------ KUTIPAN TERPILIH ------

3)      Macam-Macam Ijarah Dan Aplikasinya  
1.      Ijarah Al-Muntahiya Bit Tamlik atau Aplikasi Ijarah di Lembaga Keuangan Syariah
a.       Pengertian al-ijarah muntahiya bit tamlik
Adalah sejenis perpaduan antara kontrak jual beli dan sewa atau lebih tepatnya akad sewa yang diakhiri dengan kepemilikan barang ditangan si penyewa. Sifat pemindahan kepemilikan ini pula yang membedakan dengan ijarah biasa.
b.      Bentuk al-ijarah muntahiya bit tamlik
Al-ijarah muntahiya bit tamlik memiliki banyak bentuk, bergantung pada apa yang disepakati kedua pihka yang berkontrak. Misalnya, ijarah dan janji menjual; nilai sewa yang mereka tentukan dalam ijarah; harga barang dalam transaksi jual; dan kapan kepemilikan dipindahkan.
c.       Aplikasi dalam Perbankan
Bank-bank Islam yang yang mengoperasikan produk ijarah, dapat melakukan leasing, baik dalam bentuk operating lease maupun financial lease. Akan tetapi, pada umumnya, bank-bank tersebut lebih banyak menggunakan ijarah muntahiya bit tamlik karena lebih sederhana dari sisi pembukuan. Selain itu, bank pun tidak direpotkan untuk mengurus pemeliharaan aset, baik pada saat leasing maupun sesudahnya.
d.      Manfaat dan Risiko yang Harus Diantisipasi
Manfaat ari transaksi ijarah untuk bank adalah keuntungan sewa dan kembalinya uang pokok. Adapun risiko yang mungkin terjadi dalam ijarah adalah sebagai berikut:
a.       Nasabah tidak membayar cicilan dengan sengaja
b.      Rusak: aset ijarah rusak sehingga menyebabkan biaya pemeliharaan bertambah, terutama bila disebutkan dalam kontrak bahwa pemeliharaan harus dilakukan oleh bank.
c.       Berhenti: nasabah berhenti di tengah kontrak dan tidak mau membeli aset tersebut. akibatnya, bank harus menghitung kembali keuntungan dan mengembalikan sebagian kepada nasabah.
3.      JASA (FEE-BASED SERVICE)
1.      Macam-Macam Jasa (Fee)
a.      Wakalah
Secara etimologi, wakalah memiliki beberapa pengertian yang diantaranya adalah: (al-hifzh) yang berarti perlindungan, atau (al-kifayah) yang berarti  pencukupan, atau (al-dhamah) tanggungan, atau (al-tafwidh) berarti  pendelegasian yang diartikan juga dengan memberikan kuasa atau mewakilkan.
Sedangkan secara terminologi, wakalah berarti mewakilkan atau menyerahkan sesuatu pekerjaan atau urusan kepada orang lain agar bertindak atas nama orang yang mewakilkan dalam masalah dan waktu yang ditentukan.
Rukun dan Syarat Wakalah
a.      Rukun Wakalah
1.      Muwakil (orang yang mewakilkan/pemberi kuasa).
2.      Wakil (yang mewakili/penerima kuasa).
3.      Muwakkal fih/taukil (obyek yang diwakilkan/dikuasakan).
4.      Shighat (ijab dan qabul).

------ DATA YANG DIBERIKAN ------

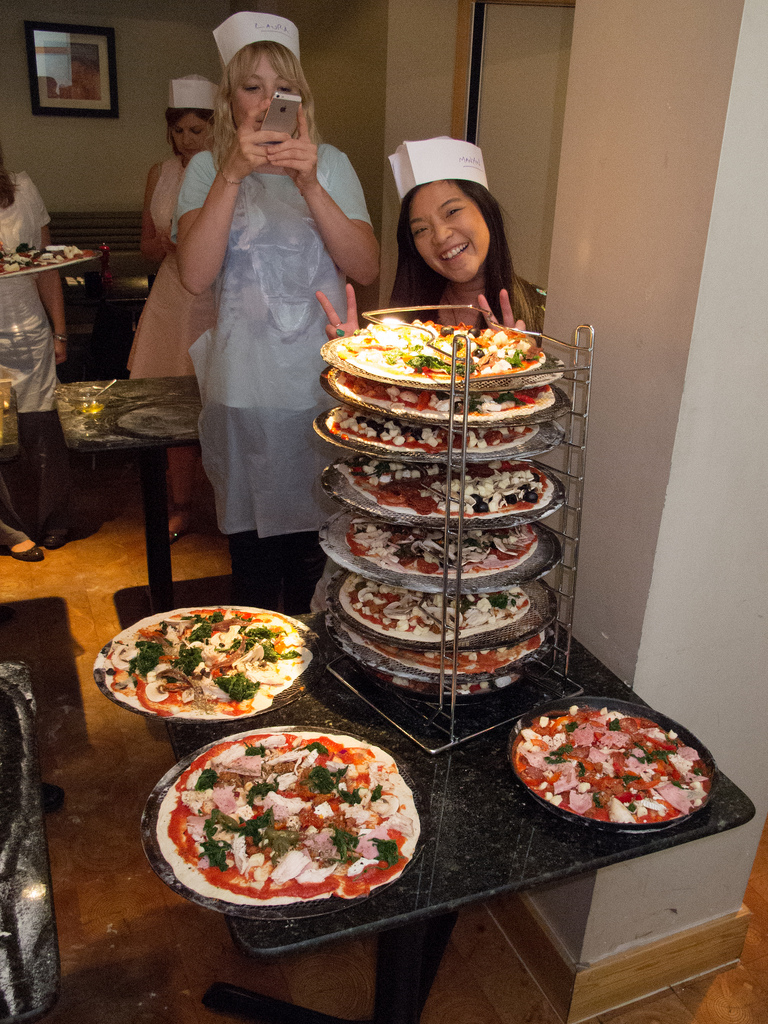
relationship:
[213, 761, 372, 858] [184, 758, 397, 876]
toppings on pizza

------

#### BUTIR TUGAS 1:
Tulis ulang bagian teks tentang ijarah dan wakalah, mulai dari "3.      JASA (FEE-BASED" sampai "(obyek yang diwakilkan/dikuasakan).".
#### BUTIR TUGAS 2:
Teruskan teks tentang ijarah dan wakalah setelah kalimat terakhirnya.

#### KOLOM JAWABAN 1:
3.      JASA (FEE-BASED SERVICE)
1.      Macam-Macam Jasa (Fee)
a.      Wakalah
Secara etimologi, wakalah memiliki beberapa pengertian yang diantaranya adalah: (al-hifzh) yang berarti perlindungan, atau (al-kifayah) yang berarti  pencukupan, atau (al-dhamah) tanggungan, atau (al-tafwidh) berarti  pendelegasian yang diartikan juga dengan memberikan kuasa atau mewakilkan.
Sedangkan secara terminologi, wakalah berarti mewakilkan atau menyerahkan sesuatu pekerjaan atau urusan kepada orang lain agar bertindak atas nama orang yang mewakilkan dalam masalah dan waktu yang ditentukan.
Rukun dan Syarat Wakalah
a.      Rukun Wakalah
1.      Muwakil (orang yang mewakilkan/pemberi kuasa).
2.      Wakil (yang mewakili/penerima kuasa).
3.      Muwakkal fih/taukil (obyek yang diwakilkan/dikuasakan).

#### KOLOM JAWABAN 2:
b.      Syarat-syarat Wakalah
1.      Orang yang mewakilkan ialah dia pemilik barang atau di bawah kekuasaannya dan dapat bertindak pada harta tersebut. Jika yang mewakilkan bukan pemilik atau pengampu, wakalah tersebut batal. Anak kecil yang dapat membedakan baik dan buruk dapat (boleh) mewakilkan tindakan-tindakan yang bermanfaat mahdhah, seperti perwakilan untuk menerima hibah, sedekah, dan wasiat.
2.      Orang yang mewakili hendaknya orang yang sudah baligh dan berakal sehat. Bila seorang wakil itu idiot, gila, atau belum dewasa, maka perwakilan batal. Menurut Hanafiyah, anak kecil yang sudah dapat membedakan yang baik dan buruk sah untuk menjadi wakil, alasannya ialah bahwa Amar bin Sayyidah Ummuh Salah mengawinkan  ibunya kepada Rasulullah saw., saat itu Amar merupakan anak kecil yang masih belum baligh.
3.      Syarat-syarat obyek yang diwakilkan ialah:
a.       Menerima penggantian, maksudnya boleh diwakilkan pada orang lain untuk mengerjakannya, maka tidaklah sah mewakilkan untuk mengerjakan sholat, puasa, dan membaca ayat al-Qur’an, karena hal ini tidak bisa diwakilkan.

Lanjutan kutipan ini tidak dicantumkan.